Both companies said they still had a range of problems to solve that
include determining what types of algae to use and whether it is more efficient
to grow them in open ponds or in closed containers called bioreactors. They
also emphasized the vast scale required for making a meaningful biofuels
contribution in the United States market, which consumes nine million barrels
of gasoline each day — or roughly 138 billion gallons each year. “For most
scientists, scalability means going from a test tube to a beaker,” Dr. Venter
said. “We have to go from a test tube to millions of gallons.”
The rest of the petroleum industry has been slowly shedding its
reluctance toward biofuels, under pressure from government mandates that
require increasing use of ethanol in the country’s energy supplies over the
next decades. So far, many of the
pioneering partnerships between big oil and biotech companies have involved
European oil companies, including BP and Royal Dutch Shell.

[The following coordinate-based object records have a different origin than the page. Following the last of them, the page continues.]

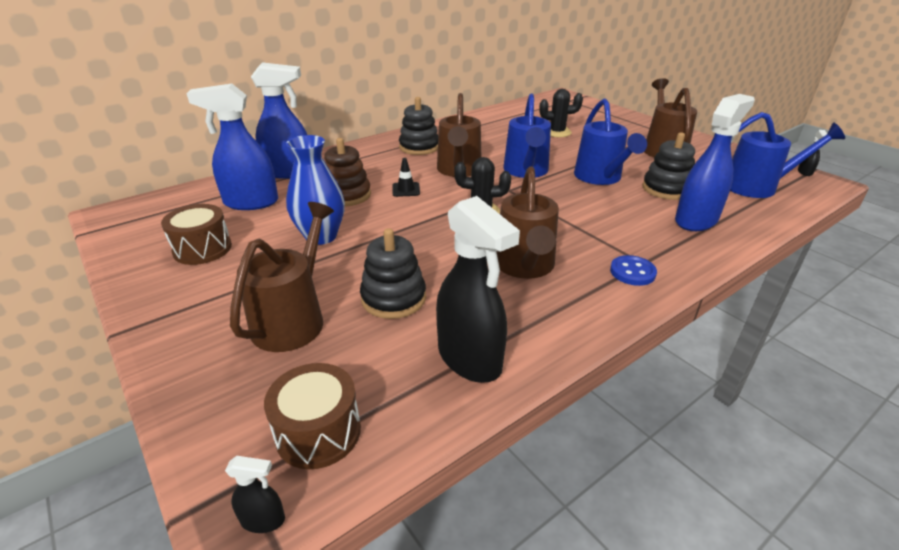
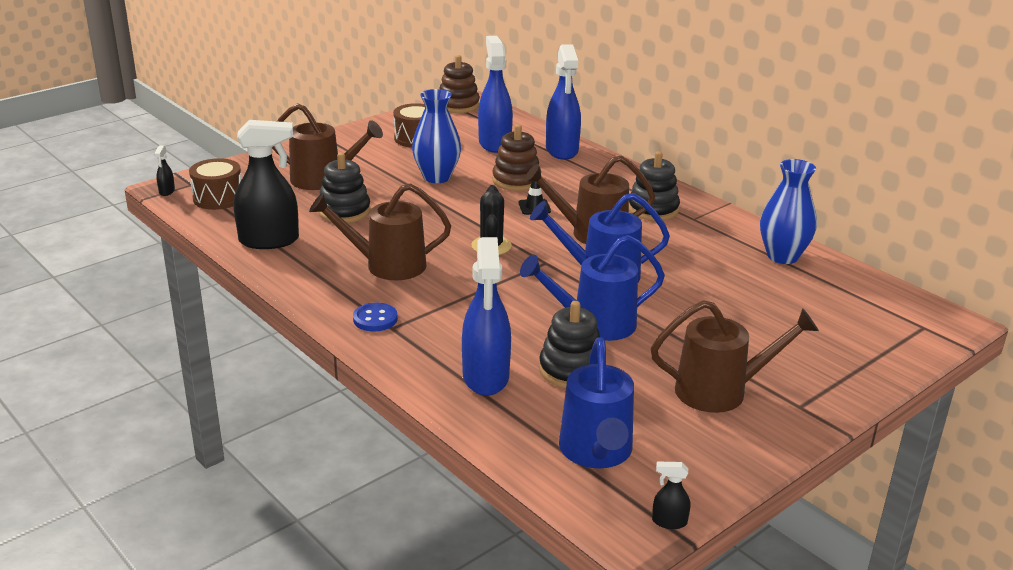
camera: 85 degrees right, 5 degrees down
(121, 220) = (458, 105): none -> brown stacking toy
(470, 359) = (269, 241): black spray bottle -> black spray bottle turned 150 degrees counterclockwise
(493, 119) = (782, 256): none -> blue vase
(557, 132) = (751, 304): black cactus -> none
(696, 220) = (486, 377): blue spray bottle -> blue spray bottle turned 45 degrees clockwise

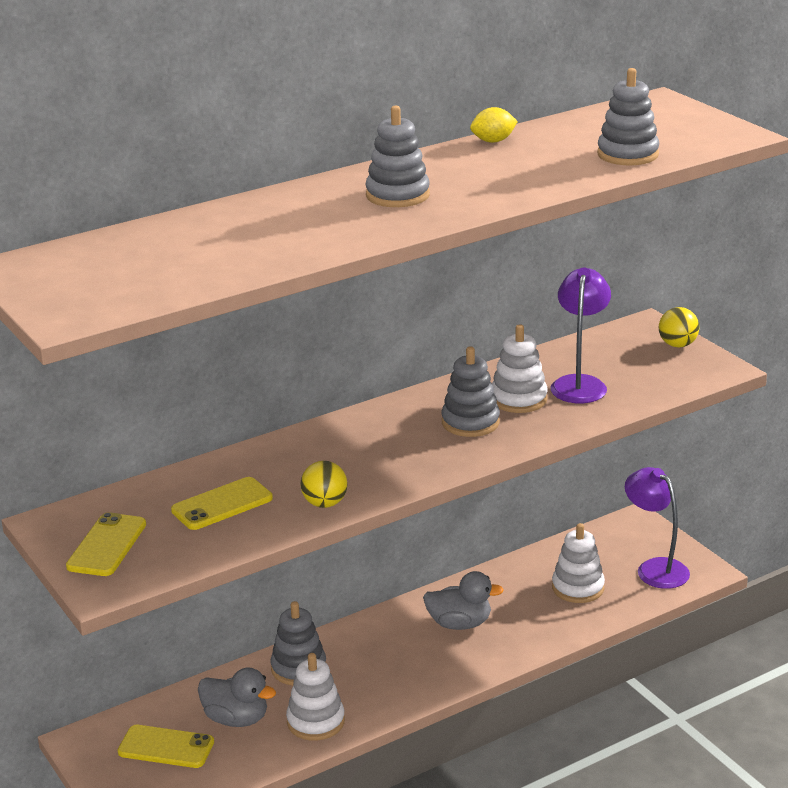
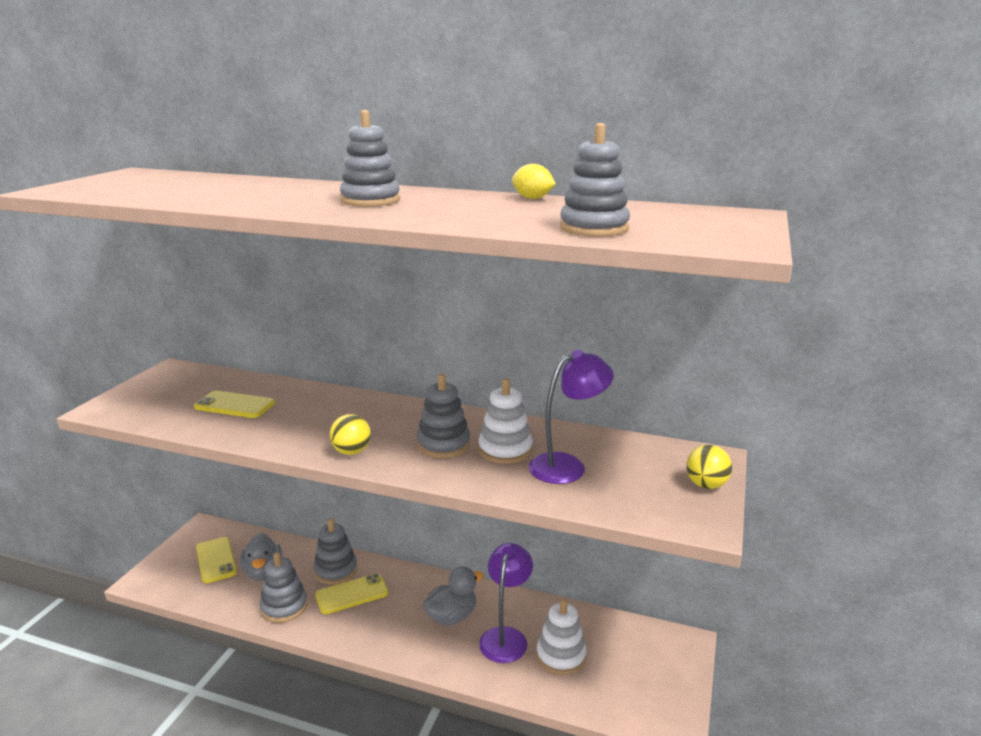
camera: 50 degrees right, 5 degrees down
(107, 545) = (155, 392): yellow phone -> yellow phone (352, 594)
(315, 721) = (284, 607): white stacking toy -> grey stacking toy
(325, 503) = (266, 436): yellow ball -> yellow ball (351, 452)
(459, 624) = (451, 616): grey duck -> grey duck turned 90 degrees counterclockwise
(655, 568) = (639, 689): purple lamp -> purple lamp (506, 637)

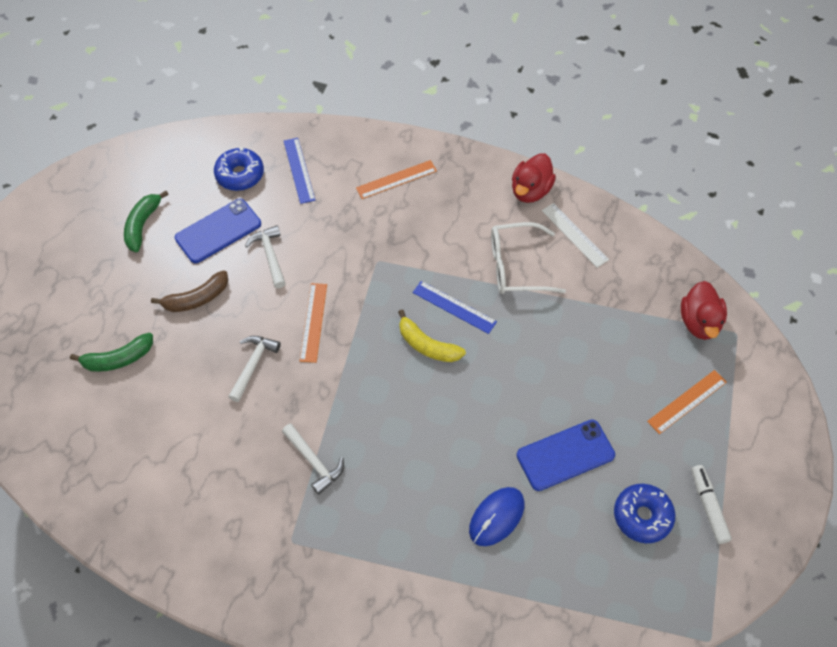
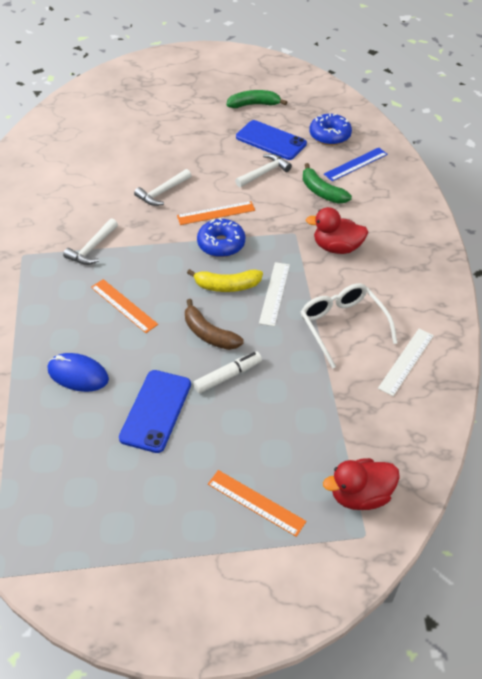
camera: 70 degrees right, 10 degrees down
(118, 359) = (138, 128): green banana -> green banana (322, 192)
(197, 298) = (206, 148): brown banana -> brown banana (209, 334)
(253, 365) = (162, 192): white hammer -> white hammer turned 135 degrees clockwise
(396, 179) = (385, 222): orange ruler -> orange ruler (123, 305)
(427, 345) = (227, 286): yellow banana -> yellow banana turned 105 degrees counterclockwise
(454, 307) = (274, 293): blue ruler -> white ruler
(530, 190) = (436, 315): red duck -> red duck (337, 247)
(565, 455) = (156, 410): blue phone -> blue phone turned 60 degrees clockwise
(642, 516) = (111, 488): blue donut -> blue donut (221, 244)
(708, 506) = (140, 547): white marker -> white marker (227, 376)

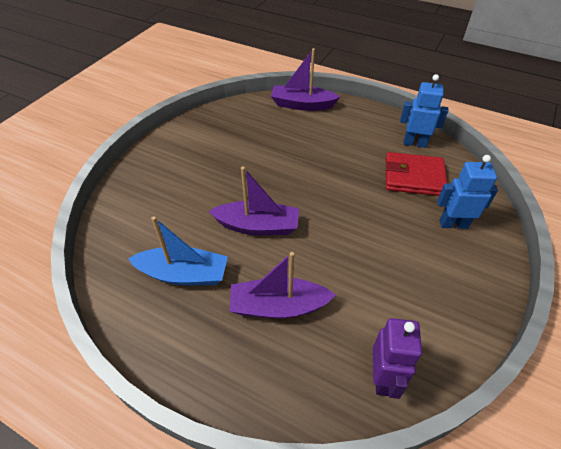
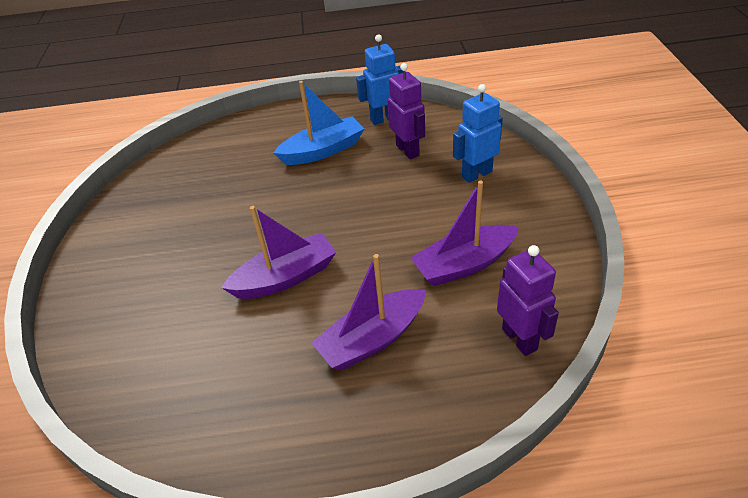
camera: 30 degrees left, 5 degrees down
(184, 274) = (241, 371): blue boat -> blue boat (323, 151)
(302, 105) = (233, 134): purple boat -> purple boat (464, 264)
(413, 177) = (408, 150): red wallet -> purple robot

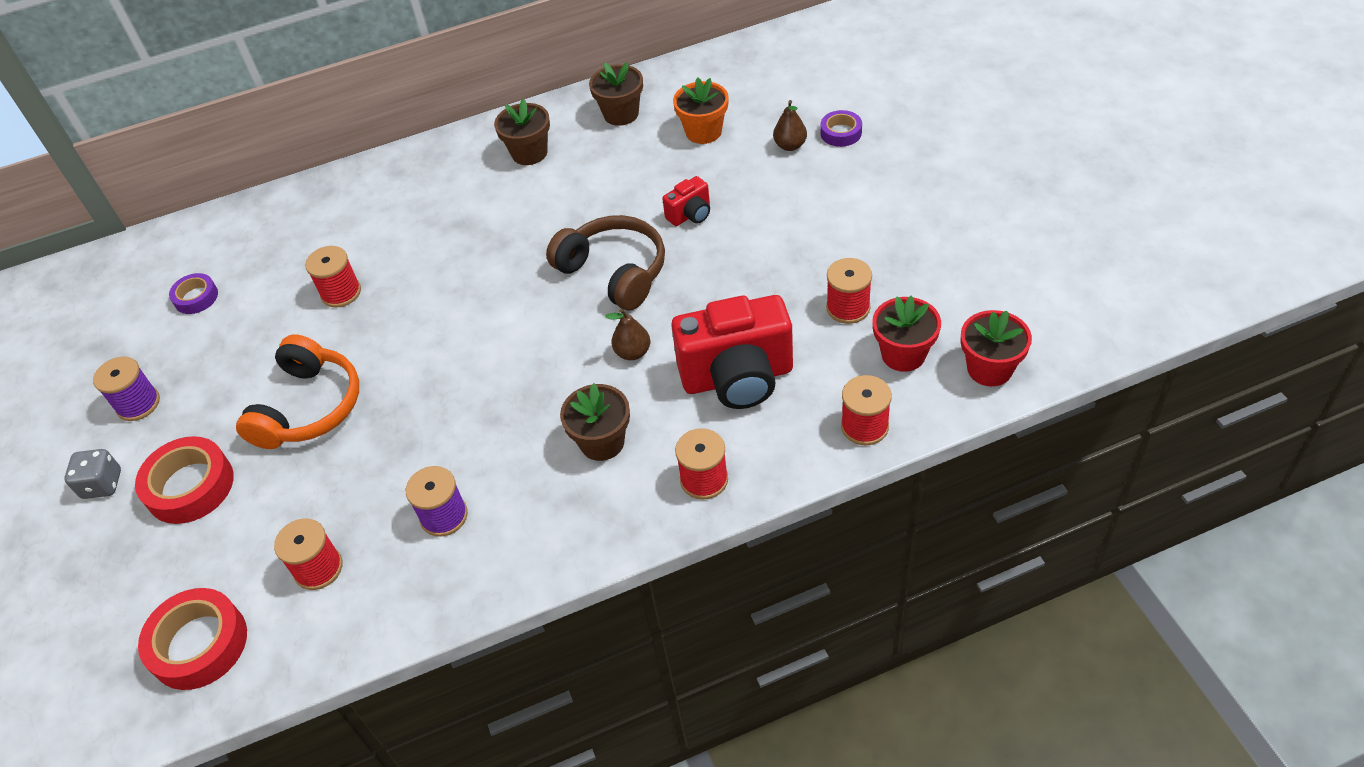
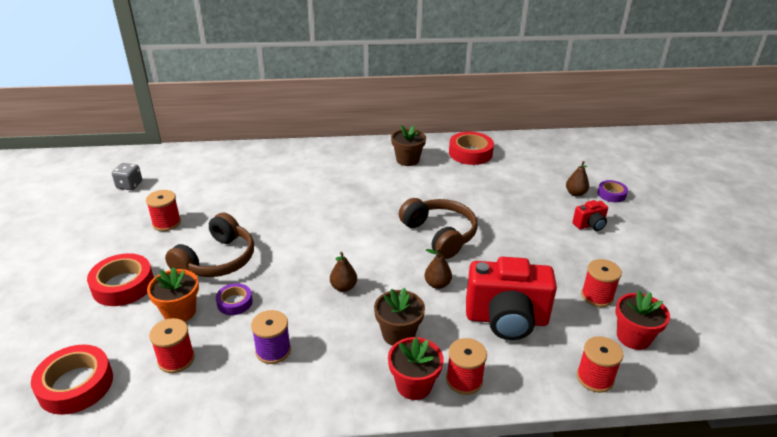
camera: 10 degrees right, 15 degrees down
(102, 484) = (73, 269): grey dice -> grey dice (129, 185)
(138, 404) = (118, 231): purple spool -> none
(196, 297) = (181, 185): purple tape -> purple tape (234, 302)
(309, 407) = (217, 260): orange headphones -> brown headphones
(341, 292) = (265, 203): red spool -> red spool (166, 223)
(505, 395) = (343, 287): none -> brown pear
(621, 114) = (470, 153): brown flower pot -> red tape
(690, 215) = (499, 215): red camera -> red camera (590, 225)
(703, 132) = (520, 173): orange flower pot -> orange flower pot (179, 312)
(989, 369) = (700, 365): red flower pot -> red flower pot (414, 385)

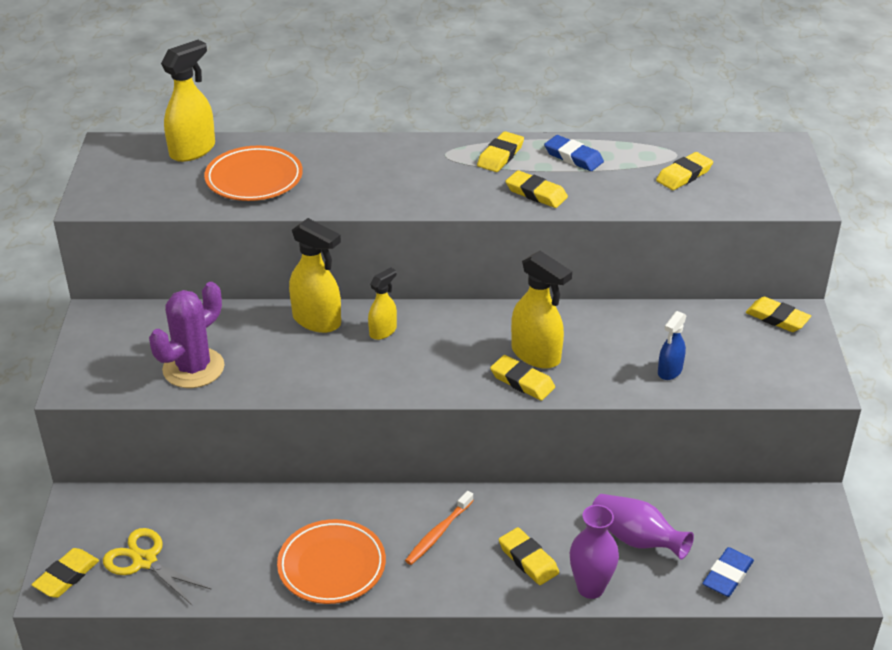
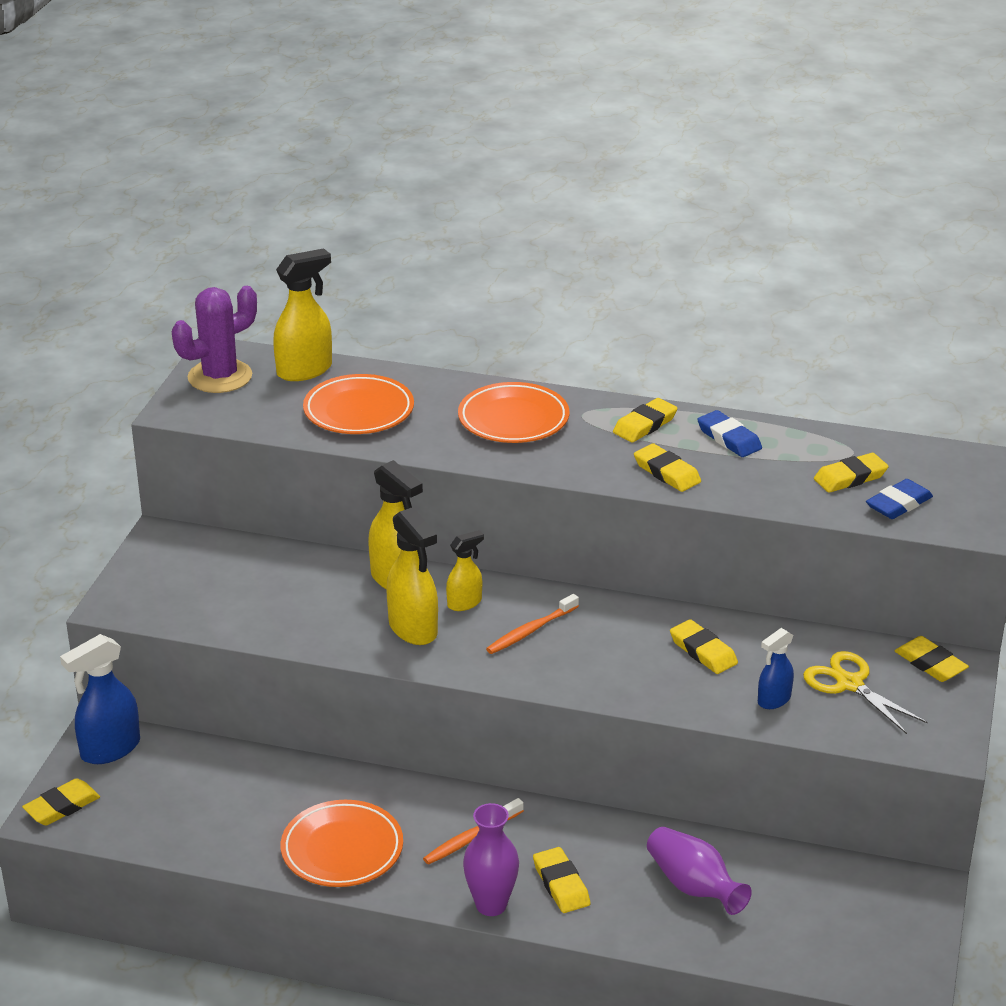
camera: 15 degrees right, 5 degrees down
(93, 514) = (110, 749): none -> blue spray bottle
(145, 561) = (147, 806): yellow scissors -> yellow scissors (849, 684)
(193, 368) = (244, 608): purple cactus -> purple cactus (220, 377)
(389, 167) = (513, 419): none -> orange plate
(448, 346) = (530, 631): none -> orange toothbrush
(522, 381) = (598, 682): yellow eraser -> yellow eraser (703, 651)
(536, 355) = (626, 657): yellow spray bottle -> yellow spray bottle (413, 629)
(590, 588) = (619, 927): purple vase -> purple vase (491, 905)
(727, 575) = (783, 945): blue eraser -> blue eraser (898, 504)

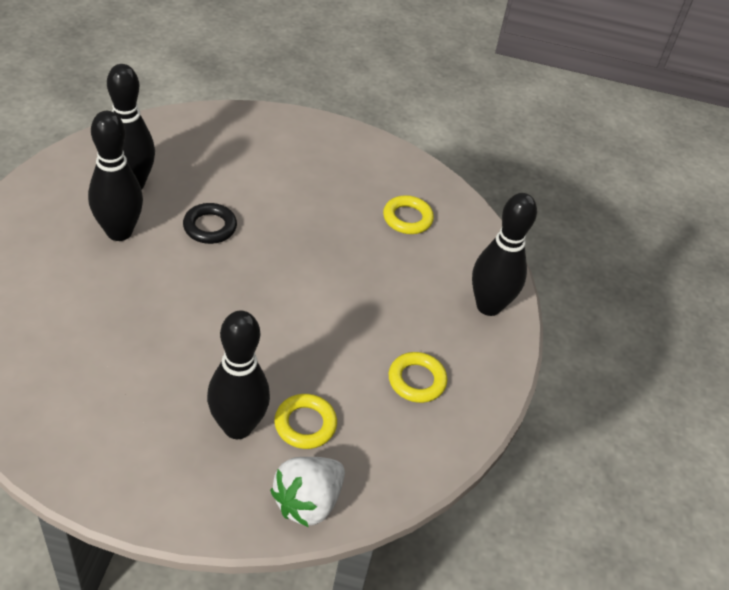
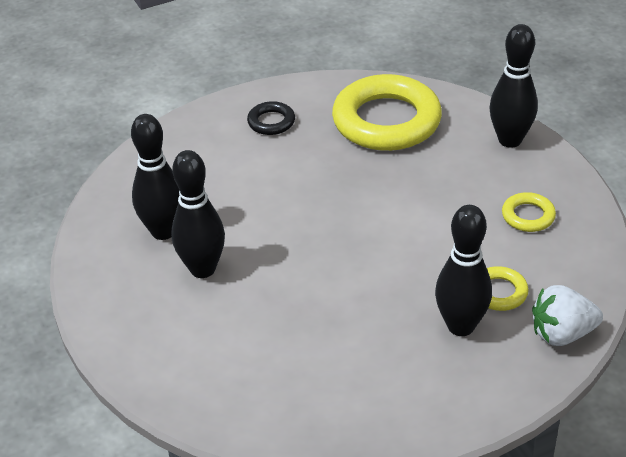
camera: 30 degrees left, 5 degrees down
(210, 227) = (262, 220): black ring -> black ring (271, 122)
(307, 502) = (562, 334): white strawberry -> white strawberry turned 75 degrees clockwise
(407, 218) = (386, 121): yellow ring -> yellow ring, size x2.26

American companies have only slowly been following suit. The Valero Energy Corporation,
the country’s largest refiner, has acquired seven corn ethanol plants from
VeraSun Energy, which went bankrupt last year. Chevron has formed a joint venture with Weyerhaeuser to
develop biofuels from wood waste.
Dr. Venter said Exxon’s involvement in developing biofuels was a
critical component to bringing large-scale alternative fuels. “These changes
can’t take place without the leader in the fuel industry,” he said.